During the 2002 Kenya elections, it was Raila Odinga who handed the Presidency to Kibaki on a silver platter after he made the famous declaration “Kibaki Tosha” loosely translated from Kiswahili as meaning “Kibaki all the way”. Raila, a rising opposition leader at the time, sacrificed his own presidential ambitions infavour of Kibaki, so as to unite the opposition under the banner of National Rainbow Coalition (Narc-Kenya) that swept to power, ending Kanu's 40 years of reign in power.

But Raila and others later fell out with the President after his refusal to deliver a people-driven new constitution for Kenya as well as failure to honour the memorandum of understanding (MOU), a gentleman's agreement that required Kibaki to step down after one term to allow for Raila to run as the Narc-Kenya 2007 Presidential candidate. Odinga and his close allies also left the Kibaki government after the revelations of massive corruption in high places.

In the just concluded elections, Kibaki's PNU party relied on old guard politicians to mobilize support for the President. These include Mr. Simeon Nyachae who served as a cabinet minister in successive governments, tasked with the plan to deliever the Kisii vote, while other cabinet ministers; Mukhisia Kituyi, Musikari Kombo and Vice-President Muudi Awori were expected to deliver the Luhya vote.

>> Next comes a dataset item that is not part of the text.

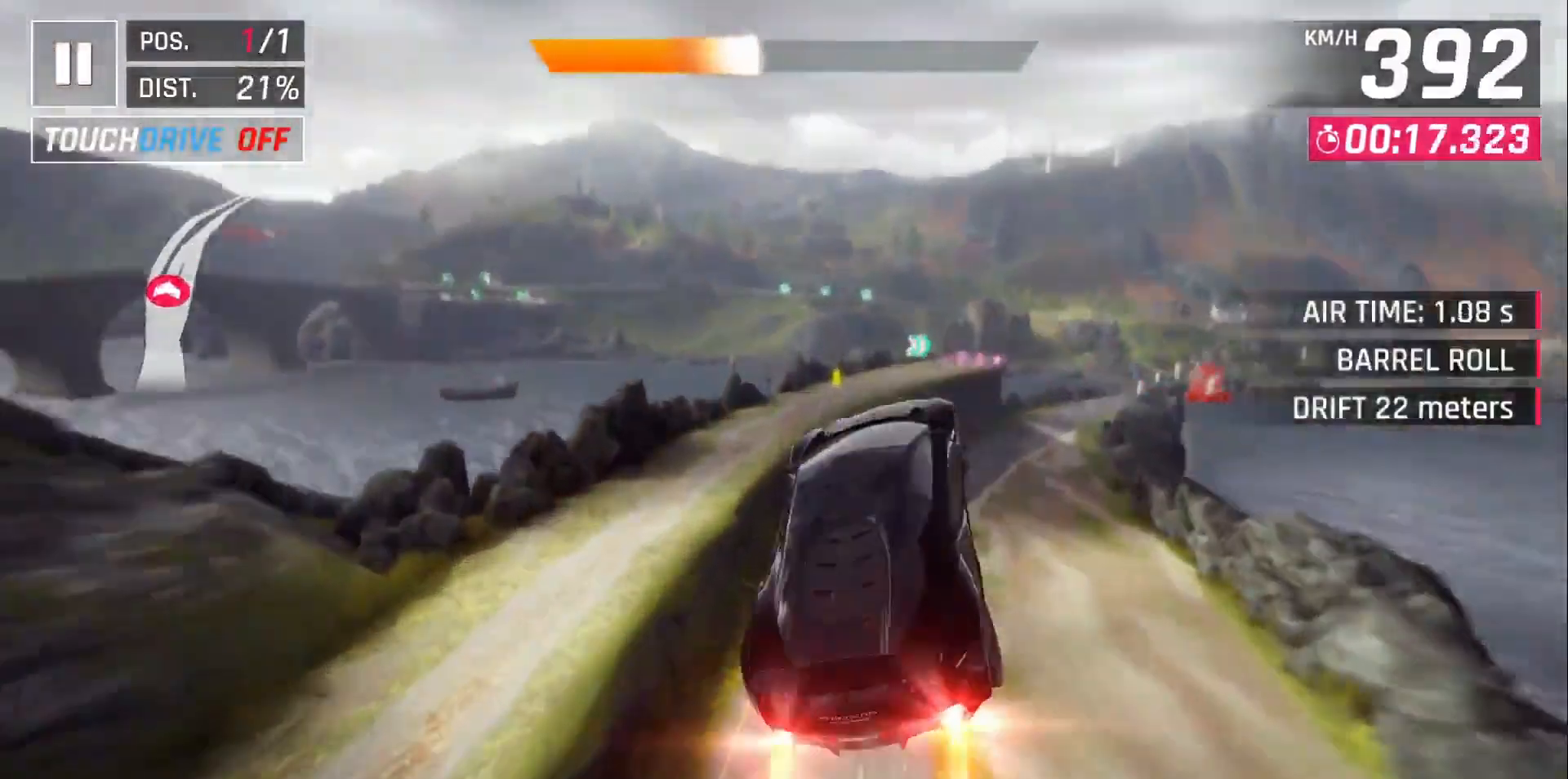
{"dt_ms": 500, "buttons": ["DPAD_RIGHT"], "left_stick": "center", "events": [[267, "X", "down"], [450, "X", "up"]]}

Former President Daniel Arap Moi and his former right hand man, Nicholas Biwott, considered the real power behind Moi' long 24 year reign, and Kibakis's cabinet minister Kipruto Arap Kirwa, turfed the Rift Valley to rally Kalenjin support for Kibaki on the Presidential ticket while maintining allegiance to Kanu on the Parliamentary ticket. In the Eastern Province, Ukambani chieftains —turned PNU candidates, Mr Mutua Katuku (Water Development minister and Prof Kivutha Kibwana (Lands minister), were entrusted with selling Kibaki's campaign in parts of this province.

But Kenyans overwhelmingly rejected these ethnic overtures and instead, pusnished these bearers of the ethnic torch, voting out Vice-President Awori, Nyachae, Kituyi, Kombo, Tuju, Kirwa, Katuku and Kibwana who were among the 20 cabinet ministers who lost their seats during the elections.

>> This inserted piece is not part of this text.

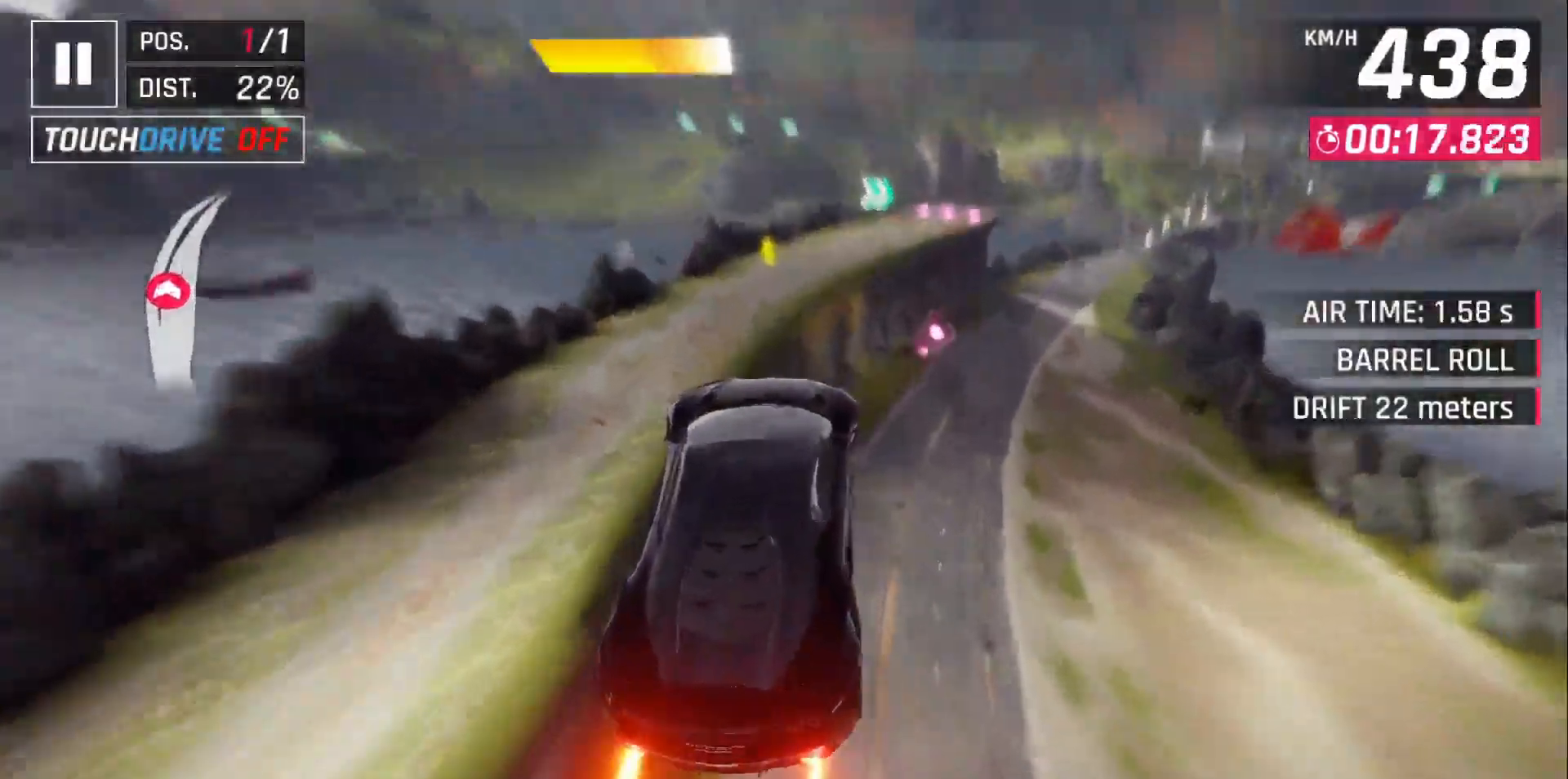
{"dt_ms": 500, "buttons": ["DPAD_RIGHT"], "left_stick": "center", "events": []}
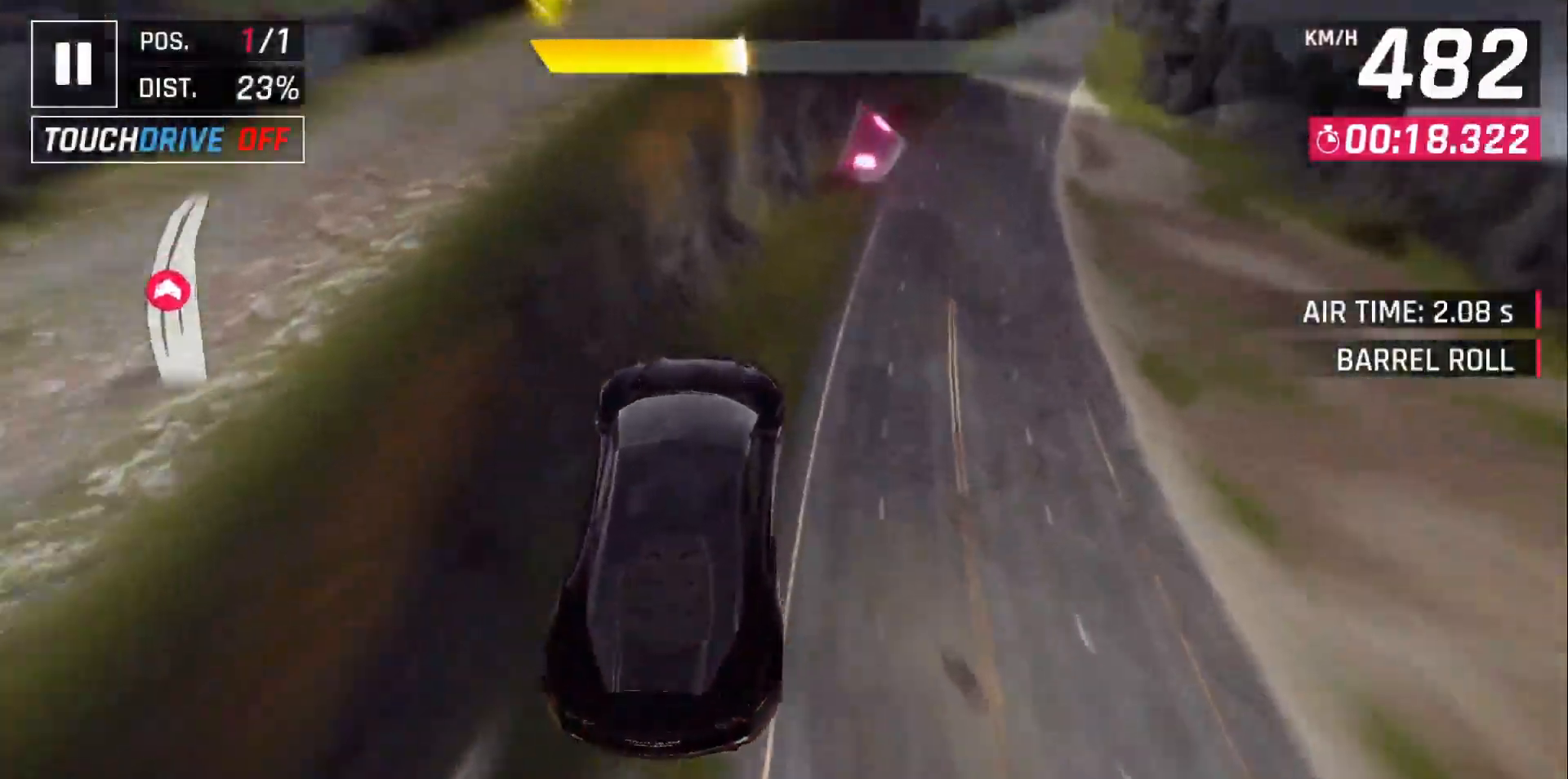
{"dt_ms": 500, "buttons": ["A", "DPAD_RIGHT"], "left_stick": "center", "events": [[150, "DPAD_RIGHT", "up"], [367, "DPAD_RIGHT", "down"], [433, "A", "down"]]}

Moi's ethnic card resulted in the total destruction of the Moi dynasty in the Rift Valley Province as his three sons, Gideon, Raymond and Jonathan all lost in the Parliamentary polls in Baringo and Eldama Ravine.

Overall, the 2007 elections was one that saw the majority of voters shunning ethnic politics by punishing divisive politicians and rewarding politicians who forged a united national front under the ODM Parliamentary and Presidential tickets.

More importantly, the 2007 elections ushered in a new wave of women politicians, most of them running on ODM ticket, some of whom defeated a powerful slates of male candidates in a number of constituencies. Also, small parties never used to winning even single seats in parliament, had a field day as they bagged in a total of 21 seats, some of them at the expense of Kibaki's PNU.

By colluding with the Kibaki government, the ECK led Kenyans down by rigging the elections in favour of the incumbent, hence curtailing a certain democratic precedent for Kenya. But through mass rejection of Kibaki's “re-election,” ODM supporters and leaders alike are determined to reclaim their hard fought democratic triumph by placing popular pressure on President Kibaki to step down. The million man protest at Uhuru Park on Thursday, represents the beginning of a new struggle to reshape Kenyan politics and set the East African nation on the path to democratic consolidation.